Speaker: Professor Sungjoo Yoo, Computing and Memory Architecture Lab, Seoul National University
Title: Reviving Processing-in-Memory for LArge Data Workload on Existing Computer Architecture
Date: Tuesday, July 14, 2015
Time: 11:00 AM
Location: Donald Bren Hall 3011
Host: Nikil Dutt
Abstract: Processing-in-memory (PIM) is rebounding from its unsuccessful attempts in 1990s due to two main reasons, recent advances in 3D stacking technologies and emerging large data workload. In this talk, we present two of our recent works, PIM for large data workload and combining PIM with the existing computer architecture.
Graph data are becoming more and more popular in many areas such as machine learning, social network analysis, etc. Graph computation is to process a query to the graph database, e.g., finding the most popular personality. Graph computation is characterized by computation parallelism (per-vertex parallel computation) and significant random memory accesses (to neighbor vertices). The conventional architecture is not well suited for this type of workload. We present a programmable PIM accelerator for large-scale graph processing called Tesseract. Tesseract is composed of (1) a new hardware architecture that fully utilizes the available memory bandwidth, (2) an efficient method of communication between different memory partitions, and (3) a programming interface that reflects and exploits the unique hardware design. It also includes two hardware prefecthers specialized for memory access patterns of graph processing, which operate base on the hints provided by our programming model.
In order to make best use of PIM in more areas, it is required to integrate the PIM architectures with existing systems in a seamless manner.
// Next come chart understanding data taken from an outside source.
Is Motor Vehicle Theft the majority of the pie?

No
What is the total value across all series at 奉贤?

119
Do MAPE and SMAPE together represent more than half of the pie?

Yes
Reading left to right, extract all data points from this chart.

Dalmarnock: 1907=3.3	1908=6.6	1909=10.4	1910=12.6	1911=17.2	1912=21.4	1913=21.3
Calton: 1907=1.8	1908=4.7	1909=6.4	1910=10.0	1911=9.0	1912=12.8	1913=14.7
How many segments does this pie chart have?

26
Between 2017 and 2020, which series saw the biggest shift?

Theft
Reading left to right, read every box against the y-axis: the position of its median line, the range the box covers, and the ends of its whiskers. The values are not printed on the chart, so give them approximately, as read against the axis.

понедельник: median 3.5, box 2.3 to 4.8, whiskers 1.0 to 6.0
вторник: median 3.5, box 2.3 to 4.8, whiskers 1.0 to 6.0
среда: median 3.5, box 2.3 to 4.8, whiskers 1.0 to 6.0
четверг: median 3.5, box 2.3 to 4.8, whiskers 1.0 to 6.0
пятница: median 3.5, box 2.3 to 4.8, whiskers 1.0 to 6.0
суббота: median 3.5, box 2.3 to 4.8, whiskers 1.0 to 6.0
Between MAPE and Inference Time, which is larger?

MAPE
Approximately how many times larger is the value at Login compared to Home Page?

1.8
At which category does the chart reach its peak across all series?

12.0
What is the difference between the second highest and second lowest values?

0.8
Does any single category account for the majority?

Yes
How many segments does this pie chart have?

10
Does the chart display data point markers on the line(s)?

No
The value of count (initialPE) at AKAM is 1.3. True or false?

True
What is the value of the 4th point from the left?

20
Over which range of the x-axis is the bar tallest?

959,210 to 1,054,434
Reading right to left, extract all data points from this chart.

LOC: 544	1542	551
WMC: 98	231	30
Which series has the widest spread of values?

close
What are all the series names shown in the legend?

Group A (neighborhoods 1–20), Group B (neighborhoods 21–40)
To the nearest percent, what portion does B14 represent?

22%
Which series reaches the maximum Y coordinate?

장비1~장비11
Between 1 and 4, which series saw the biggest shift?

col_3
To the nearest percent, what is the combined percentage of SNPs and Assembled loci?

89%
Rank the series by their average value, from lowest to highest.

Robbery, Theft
The current PIM proposals lack due to two common characteristics: unconventional programming models for in-memory computation units (as programmable co-processors) and lack of ability to utilize large on-chip caches. We propose a new PIM architecture that (1) does not change the existing sequential programming models and (2) automatically decides whether to execute PIM operations in memory or processors depending on the locality of data. The key idea is to implement simple in-memory computation using compute-capable memory commands and use specialized instructions, which we call PIM-enabled instructions, to invoke in-memory computation. This allows PIM operations to be interoperable with existing programming models, cache coherence protocols, and virtual memory mechanisms with no modification.